Дед был прав. Для местного колхоза «Двенадцатая годовщина Октября», где мы проработали все школьные годы, 50 пудов считалось — потолок. Антон однажды рассказал деду, как в романе про кавалера золотой звезды на собрании главный герой взял обязательство собрать 250 пудов с га, а какая-то председательша — 180, и ей никто не хлопал; дед очень смеялся.
Заскрипела калитка — вернулась мама. Антон с сожаленьем открался от двери. А когда минут через двадцать кто-то её распахнул, дед говорил о летних посевах люцерны — видимо, и эта директива Лысенко не годилась, а про люцерну дед всё знал: роясь как-то в его тумбочке, Антон нашёл пожелтевшую газету с дедовой статьей: «Сейте люцерну!» Жалко, он не прочитал статью, а попросить у деда было неудобно, потому что сам он про неё ничего не говорил, как и про свою статью «Пчелиное молочко» — продукт, видимо, потрясного вкуса. Учительница была уже в пальто, когда дед перешёл к гнездовым посадкам деревьев — работники лесополос, не зная, что это высокая теория, отсутствие внутривидовой борьбы, а просто видя, что одни саженцы угнетают другие, самостийно такие посадки разреживали.
От внутривидовой борьбы было рукой подать до Дарвина, стало ясно, что теперь всё пропало совсем.
У деда было особое отношение к Дарвину, которого не разделял даже тамбовский профессор, ставший приятелем деда и во всём остальном проявлявший с ним удивительное единодушие. В подробностях дедову позицию Антон не знал — после одного спора друзей, при котором случайно присутствовал отец, он сказал деду: «Оставьте мальчику хоть Дарвина. Ему экзамены сдавать — и в школе и в институте».
— Я антилысенковец, но я дарвинист-эволюционист, — говорил профессор во время того спора. — Как можно не признавать заслуг такого великого ученого.

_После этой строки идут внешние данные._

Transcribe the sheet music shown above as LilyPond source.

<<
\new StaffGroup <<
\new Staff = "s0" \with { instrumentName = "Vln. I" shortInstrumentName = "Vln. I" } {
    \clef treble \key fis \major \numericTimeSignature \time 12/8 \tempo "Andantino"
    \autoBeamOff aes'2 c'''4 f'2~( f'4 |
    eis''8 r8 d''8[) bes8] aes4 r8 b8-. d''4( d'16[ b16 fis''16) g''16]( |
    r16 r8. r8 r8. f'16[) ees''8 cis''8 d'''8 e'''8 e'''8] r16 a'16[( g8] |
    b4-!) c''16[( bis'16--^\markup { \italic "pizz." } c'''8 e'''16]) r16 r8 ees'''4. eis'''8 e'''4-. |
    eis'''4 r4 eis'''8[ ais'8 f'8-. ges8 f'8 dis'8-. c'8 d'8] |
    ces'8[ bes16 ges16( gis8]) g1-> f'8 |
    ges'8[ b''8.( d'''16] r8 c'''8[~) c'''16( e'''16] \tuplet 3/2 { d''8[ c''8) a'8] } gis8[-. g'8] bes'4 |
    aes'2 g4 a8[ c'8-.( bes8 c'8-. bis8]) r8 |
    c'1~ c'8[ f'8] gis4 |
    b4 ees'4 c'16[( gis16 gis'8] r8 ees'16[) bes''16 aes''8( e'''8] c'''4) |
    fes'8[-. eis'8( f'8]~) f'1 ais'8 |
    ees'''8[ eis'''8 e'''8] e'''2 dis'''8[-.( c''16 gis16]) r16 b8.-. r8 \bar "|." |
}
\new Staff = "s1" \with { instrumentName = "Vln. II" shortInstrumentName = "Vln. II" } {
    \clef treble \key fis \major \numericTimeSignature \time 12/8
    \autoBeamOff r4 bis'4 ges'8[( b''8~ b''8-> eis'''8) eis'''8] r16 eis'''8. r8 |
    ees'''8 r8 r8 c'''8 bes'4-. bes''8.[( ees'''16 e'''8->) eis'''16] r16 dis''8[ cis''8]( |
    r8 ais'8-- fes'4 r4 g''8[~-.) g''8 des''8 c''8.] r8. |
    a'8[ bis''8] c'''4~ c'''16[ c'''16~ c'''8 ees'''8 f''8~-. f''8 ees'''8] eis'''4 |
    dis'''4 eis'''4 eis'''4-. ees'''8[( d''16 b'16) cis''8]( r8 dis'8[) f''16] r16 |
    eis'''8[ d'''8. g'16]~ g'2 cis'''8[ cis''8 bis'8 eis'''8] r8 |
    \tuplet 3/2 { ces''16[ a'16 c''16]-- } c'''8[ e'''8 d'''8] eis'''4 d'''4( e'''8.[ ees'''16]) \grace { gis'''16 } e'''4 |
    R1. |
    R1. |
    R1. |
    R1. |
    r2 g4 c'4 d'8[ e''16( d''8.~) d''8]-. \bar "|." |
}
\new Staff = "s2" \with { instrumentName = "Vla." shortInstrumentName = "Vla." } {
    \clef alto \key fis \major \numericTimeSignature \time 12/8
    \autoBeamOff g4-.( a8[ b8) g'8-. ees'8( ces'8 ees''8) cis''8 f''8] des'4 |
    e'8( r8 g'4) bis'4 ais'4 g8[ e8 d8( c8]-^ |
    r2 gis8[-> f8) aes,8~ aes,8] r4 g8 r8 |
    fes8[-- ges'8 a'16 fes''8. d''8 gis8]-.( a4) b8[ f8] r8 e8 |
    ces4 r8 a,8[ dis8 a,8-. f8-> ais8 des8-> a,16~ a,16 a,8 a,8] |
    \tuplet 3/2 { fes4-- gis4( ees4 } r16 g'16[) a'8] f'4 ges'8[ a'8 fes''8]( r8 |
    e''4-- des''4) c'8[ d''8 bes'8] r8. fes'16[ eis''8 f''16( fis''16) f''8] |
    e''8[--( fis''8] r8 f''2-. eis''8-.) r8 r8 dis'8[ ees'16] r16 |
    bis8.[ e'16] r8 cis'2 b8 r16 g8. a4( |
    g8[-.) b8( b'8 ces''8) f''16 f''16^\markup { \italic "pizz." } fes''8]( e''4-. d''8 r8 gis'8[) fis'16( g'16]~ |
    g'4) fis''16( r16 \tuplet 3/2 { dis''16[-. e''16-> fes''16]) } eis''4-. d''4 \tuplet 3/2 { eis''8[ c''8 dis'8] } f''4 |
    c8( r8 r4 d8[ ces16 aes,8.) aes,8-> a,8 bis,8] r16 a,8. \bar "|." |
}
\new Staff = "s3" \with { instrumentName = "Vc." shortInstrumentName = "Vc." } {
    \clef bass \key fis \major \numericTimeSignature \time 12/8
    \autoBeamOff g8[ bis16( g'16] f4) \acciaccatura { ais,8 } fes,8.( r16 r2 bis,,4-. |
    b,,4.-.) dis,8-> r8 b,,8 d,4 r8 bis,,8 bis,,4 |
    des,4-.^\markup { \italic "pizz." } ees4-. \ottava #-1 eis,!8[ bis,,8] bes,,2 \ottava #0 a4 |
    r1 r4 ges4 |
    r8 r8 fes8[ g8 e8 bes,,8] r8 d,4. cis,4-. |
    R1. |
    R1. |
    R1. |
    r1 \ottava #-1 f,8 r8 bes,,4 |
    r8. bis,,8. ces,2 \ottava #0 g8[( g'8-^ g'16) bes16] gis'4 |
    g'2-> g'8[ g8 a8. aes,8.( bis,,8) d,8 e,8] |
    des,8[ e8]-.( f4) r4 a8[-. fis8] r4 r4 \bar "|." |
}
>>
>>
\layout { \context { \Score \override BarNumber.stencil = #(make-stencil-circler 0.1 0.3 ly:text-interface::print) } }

— Я признаю, — смиренно соглашался дед (Антон знал этот тон — он был сигналом к высказыванию самых твёрдых убеждений деда). — Дарвин — крупная величина. Но абсолютно всё сводить к естественному отбору, отверганию целеполагающих начал и полному господству хаотических случайностей, из которых вдруг возникает изумительное по стройности замысла здание Природы (при этом слове дед должен был поднять руку над головою — и поднял), — извините.
— В вас говорит семинарист, с детства уверовавший в чудо и гармонию творения.
— Возможно, хотя и из семинаристов выходили Добролюбовы и Чернышевские. Главный наш гонитель Бога тоже учился в семинарии.